Healthy Living in an Unhealthy System
People in a healthy living environment generally have a large interest in consuming wholesome food and are highly educated on how to live healthily. Therefore, they are interested in constantly checking their food habits. However, there will not be an extreme need for the Smart Tooth as the prevalence of T2DM is low. As the structure of the non-performance-based healthcare system favors short-term fixes for acute symptoms, there is little inclination to pay for innovative and costly products. The Smart Tooth is neither a medical necessity nor covered by insurance companies, resulting in a rather low number of prospective customers. Beneficiaries will be limited to privately insured T1DM and T2DM patients and individuals willing to pay for the tooth themselves. In this scenario, we especially address customers wishing to gain further insights into their lifestyle.
Case Study Tasks and Questions
The Smart Tooth business model described above refers to the individual treatment of diabetes. In the past, traditional pharmaceutical companies have gained extensive experience and expertise in the treatment of diabetes. Therefore, this digital business model could also fit into the range of services of traditional pharmaceutical companies (regardless of whether they also produce and offer the artificial pancreas).
Please indicate in what way the framework of this business model differs from the framework conditions in the traditional pharmaceutical industry and indicate what adjustments a traditional pharmaceutical company would have to make to its IP management organization in order to meet the changed requirements if such a business model was adopted.
- Task 1: Outline the business model behind the Smart Tooth, distinguishing between the resource perspective and the market perspective of the business model.

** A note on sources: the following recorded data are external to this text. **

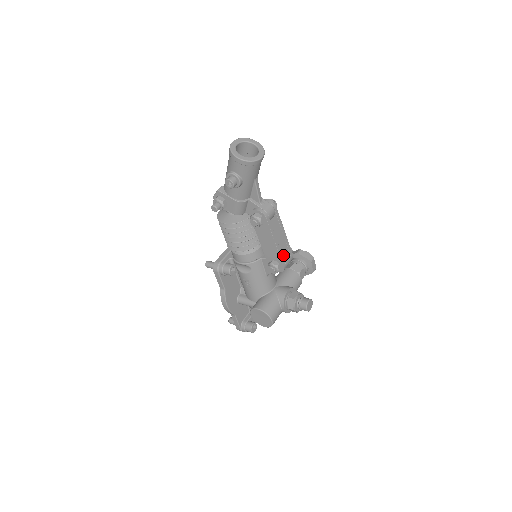
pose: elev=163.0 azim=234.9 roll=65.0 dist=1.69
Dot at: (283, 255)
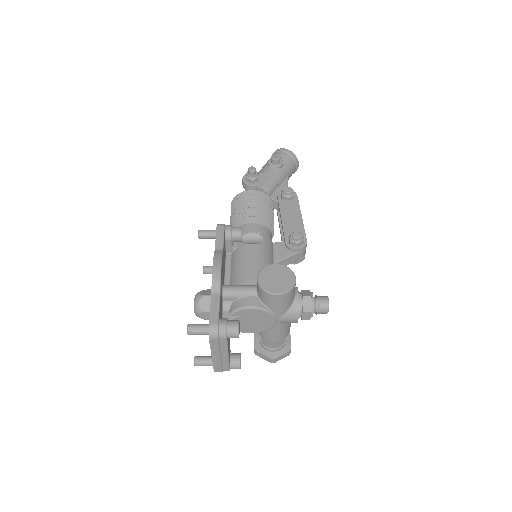
Dot at: occluded
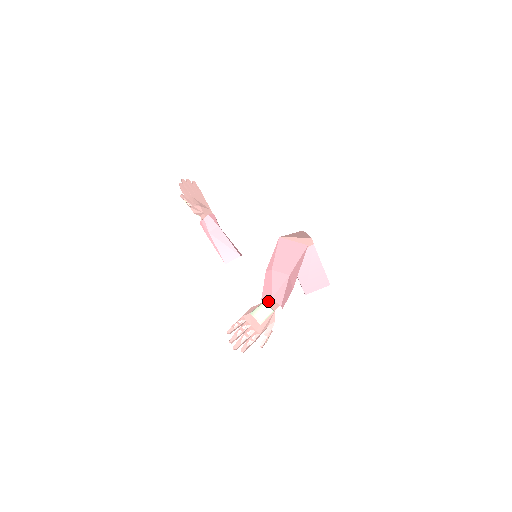
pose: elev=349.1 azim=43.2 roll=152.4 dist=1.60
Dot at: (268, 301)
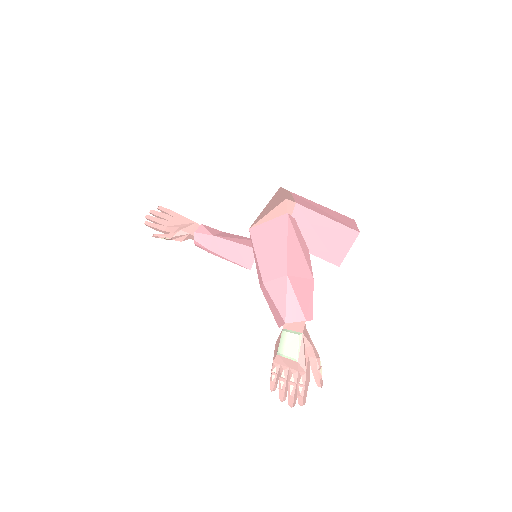
Dot at: (287, 324)
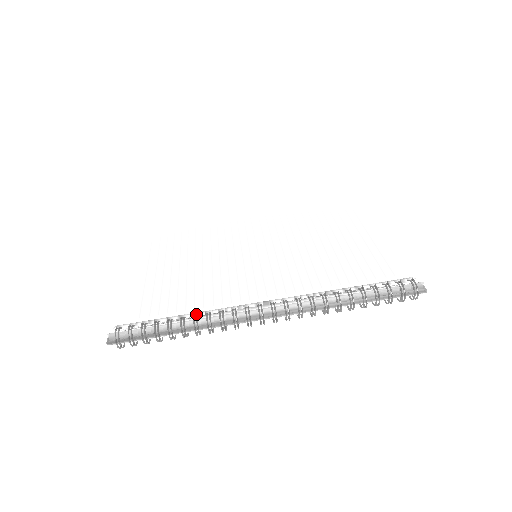
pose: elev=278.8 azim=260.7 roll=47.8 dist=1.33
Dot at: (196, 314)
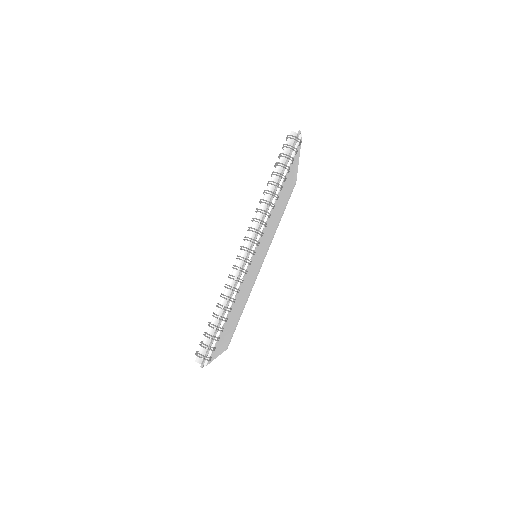
Dot at: occluded
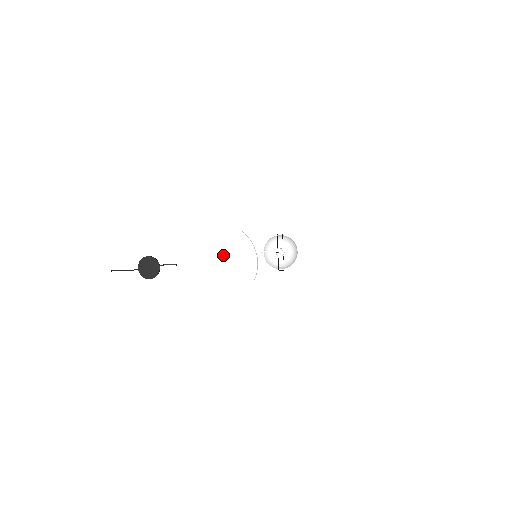
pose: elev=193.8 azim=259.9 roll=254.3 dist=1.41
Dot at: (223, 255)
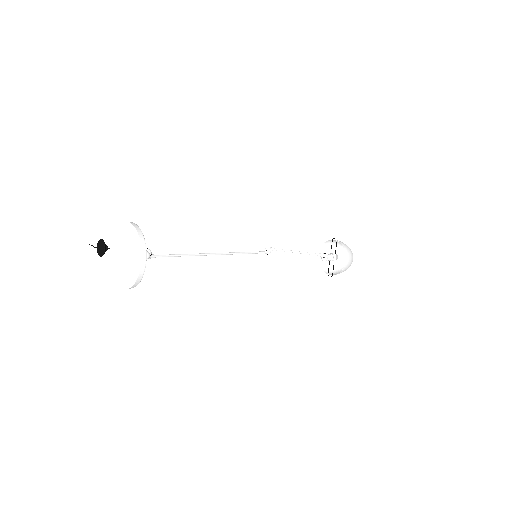
Dot at: (128, 249)
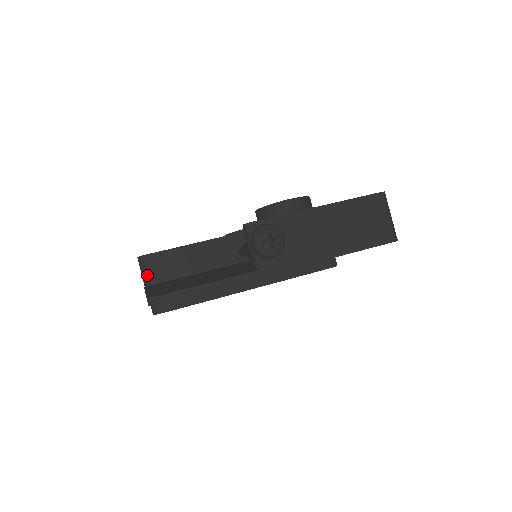
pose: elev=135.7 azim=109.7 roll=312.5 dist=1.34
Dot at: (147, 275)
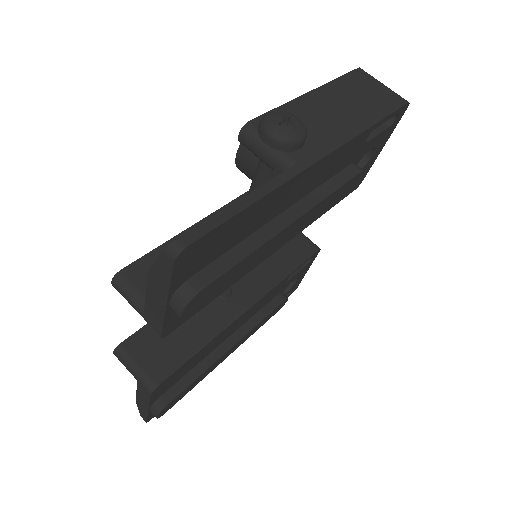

- Task 2: Describe the differences in the typical business models of traditional pharma companies and digital business models.
- Task 3: Derive the typical generic IP strategy for traditional business models of the pharma industry as well as for digital business models from the framework described above.
- Task 4: Assign the two business models / generic IP strategies to the organizational structure that is best suited for their implementation. Please explain your decision.
- Task 5: The implementation of a differentiation center is also reflected in the design of processes. Please indicate for three processes in which core aspects they differ in a differentiation center and a protection center.